O curso da Escola Guerra que nos interessa aqui é aquele chamado Curso de Altos Estudos de Política e Estratégia (CEAPE), que é o primeiro e o mais importante entre todos os outros ofertados pela ESG. Esse curso era, até 1996, chamado Curso Superior de Guerra. Além dele, são ofertados outros cursos como os seguintes: Curso Avançado de Defesa Sul-Americano, Curso de Estado-Maior Conjunto, Curso de Gestão de Recursos de Defesa, Curso de Análise de Crises Internacionais, Curso de Logística e Mobilização Nacional, Curso Superior de Defesa, Curso Superior de Inteligência Estratégica, Programa de Extensão Cultural da Escola Superior de Guerra (PECESG), CDICA, Curso de Altos Estudos de Defesa, Curso de Direito Internacional dos Conflitos Armados, Curso de Diplomacia de Defesa, Arquivos Cursos e Regimento”. Além dos cursos mencionados, possui um Programa de Pós-Graduação em Segurança Internacional e Defesa (com equivalência universitária).
O CEAPE visa à preparação de elites intelectuais militares e civis para pensar a doutrina militar de defesa do Brasil. Como está escrito no sítio da instituição, a “destinação atual do CAEPE é preparar civis e militares, do Brasil e das Nações Amigas, para o exercício de funções de direção e assessoramento de alto nível na administração pública, em especial nas áreas de segurança e da defesa nacional”. Da citação acima, observa-se que houve um alargamento da oferta do curso para militares de “nações amigas” da América Espanhola e da África. Antes excluídas, as mulheres também passaram a fazer o referido curso a partir de 1983. Em adição a isso, é dito que os quadros formados por esse curso são para ocupar posições de poder e liderança nos altos escalões da máquina estatal brasileira.

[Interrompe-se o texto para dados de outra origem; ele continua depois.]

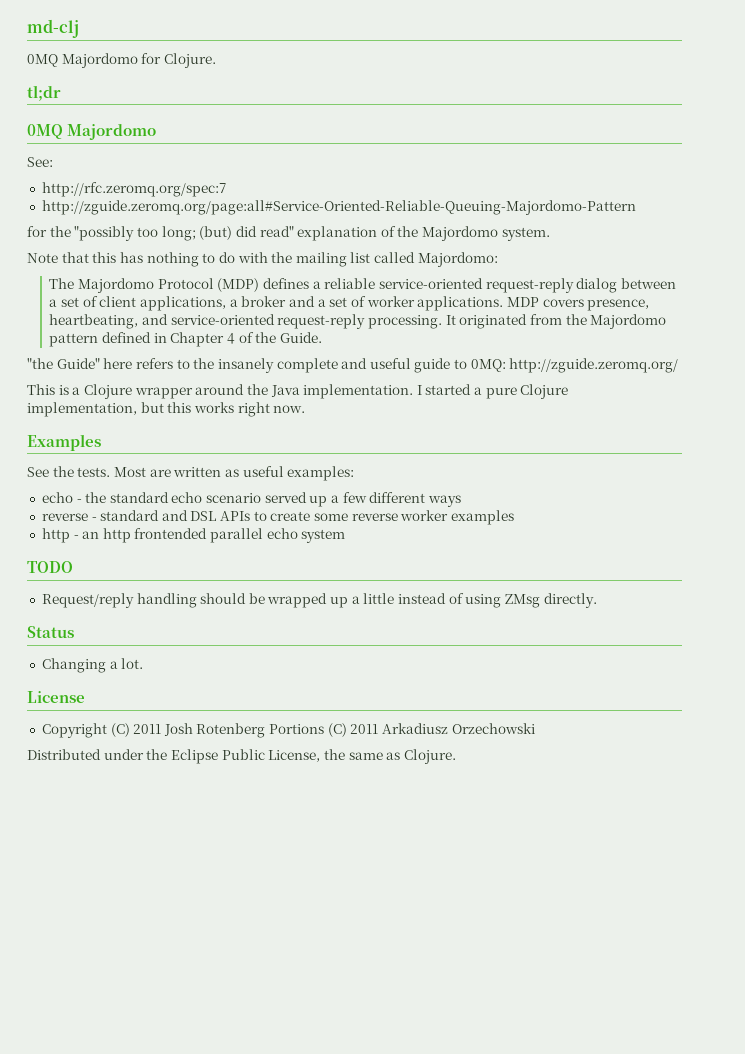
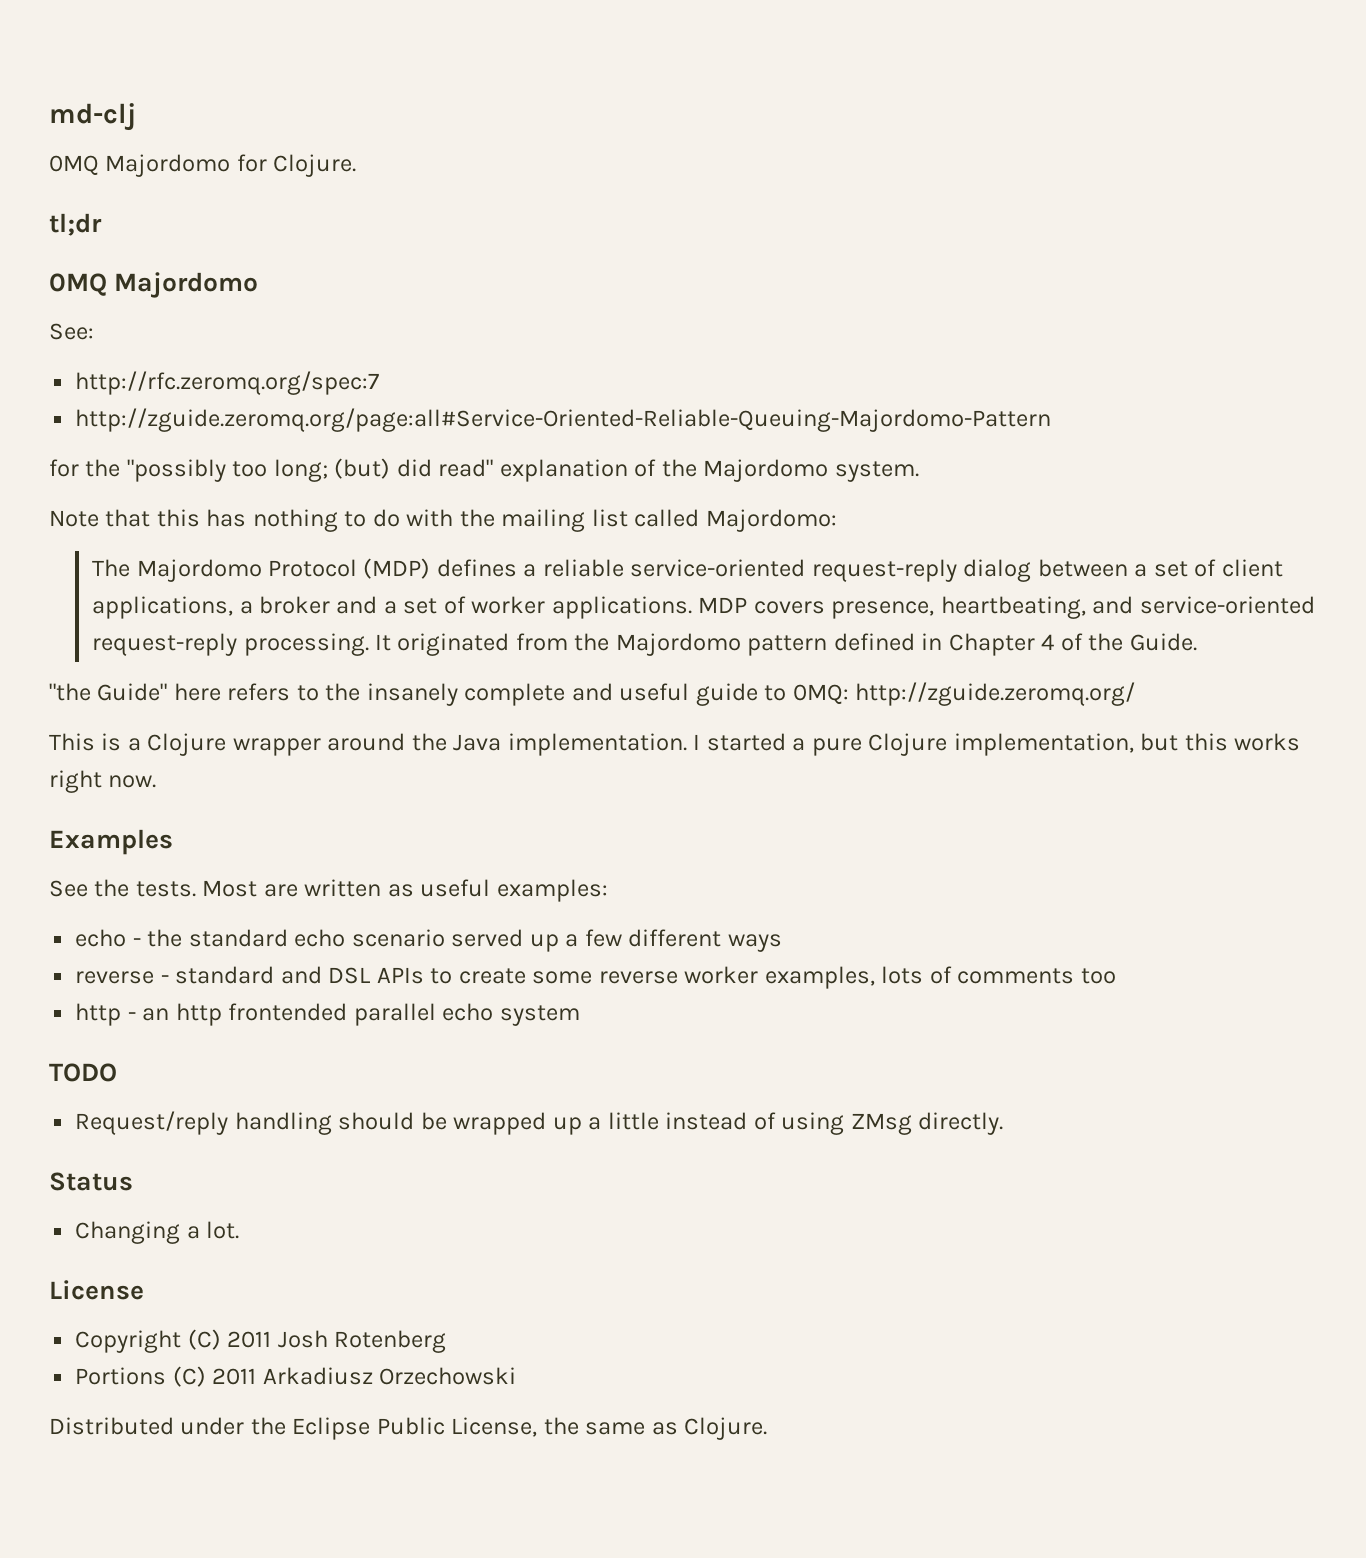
[450,510,514,525] examples -> [764,966,1116,989] examples, lots of comments too
(266, 730) none -> (447, 1341) //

O Curso Superior de Guerra teve o seu nome trocado para Curso de Altos Estudos de Política e Estratégia em 1985, tempo em que também teve lugar uma reforma do seu conteúdo programático – o que coincide com o fim da ditadura militar, mas não exatamente com aquele da Guerra Fria (1981). Não foi encontrada no sítio da ESG a grade curricular do curso na sua primeira versão, mas somente a lista das disciplinas do currículo em vigor. O que precisam saber os estagiários (assim são chamados os seus “estudantes”; em inglês “interns”) militares e civis que frequentam o CEAP?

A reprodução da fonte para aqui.